Trust No One: The Hunt for the Crypto King

Netflix documentary about Gerald Cotten and the QuadrigaCX exchange collapse.

A feature-length Netflix documentary — technically a one-episode series in the platform's catalogue — about the collapse of QuadrigaCX, the Canadian crypto exchange whose founder Gerald Cotten died in India in late 2018, apparently taking the only keys to roughly 250 million Canadian dollars of customer funds with him. The film follows a group of affected users who refuse to accept the official story and start their own investigation.

Who it's for

Viewers who like true crime and want a crypto-flavoured entry in the genre. You don't need to know anything about Bitcoin or how exchanges work to follow it — the film does a competent job of explaining the basics as it goes. Crypto natives will find some of the explainer beats slow, but the QuadrigaCX story itself is wild enough to carry the runtime.

What it does well

The user-investigator framing works. Watching ordinary creditors — software engineers, retirees, people who put their savings into Quadriga because their bank wouldn't help them buy Bitcoin — turn into amateur blockchain analysts is genuinely compelling. The on-chain forensics sequences, where investigators trace wallets and find that the "cold storage" customer funds were never really there, are some of the clearest demonstrations on screen of why blockchain transparency actually matters.

Task set —
1 - In the review of the QuadrigaCX documentary, where did Gerald Cotten die, and when?
2 - Continue the review of the QuadrigaCX documentary from the point where it stops.

Material provided —

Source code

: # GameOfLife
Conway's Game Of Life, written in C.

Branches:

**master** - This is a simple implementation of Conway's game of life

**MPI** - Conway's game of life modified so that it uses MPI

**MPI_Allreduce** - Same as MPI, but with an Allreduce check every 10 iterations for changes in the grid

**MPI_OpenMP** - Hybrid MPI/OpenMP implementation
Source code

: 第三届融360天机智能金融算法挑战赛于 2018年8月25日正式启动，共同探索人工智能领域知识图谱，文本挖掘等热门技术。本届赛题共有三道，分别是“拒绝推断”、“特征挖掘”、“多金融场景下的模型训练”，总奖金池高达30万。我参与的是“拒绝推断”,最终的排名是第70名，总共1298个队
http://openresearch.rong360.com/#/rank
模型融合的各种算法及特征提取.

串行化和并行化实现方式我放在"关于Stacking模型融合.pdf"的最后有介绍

Results of the tasks —
1 - In India, in late 2018.

2 -
The film is also fair about ambiguity. It does not definitively say Cotten faked his death; it lays out the evidence, lets viewers weigh it, and lets the surviving questions hang. That restraint is rarer than it should be in the genre.

Where it falls short

It is, undeniably, a Netflix true-crime production, with the pacing and ominous score to match. Some sequences are stretched for atmosphere, and a couple of interview subjects are clearly there because they are good on camera rather than because they have new information.

It also does not really engage with the structural question — why was a major Canadian crypto exchange able to operate for years with apparently no real custody controls, no audits, and effectively one person holding every key? — beyond the personality of Cotten himself. As entertainment, it works. As an explainer of what went wrong and how the industry should respond, it stops short.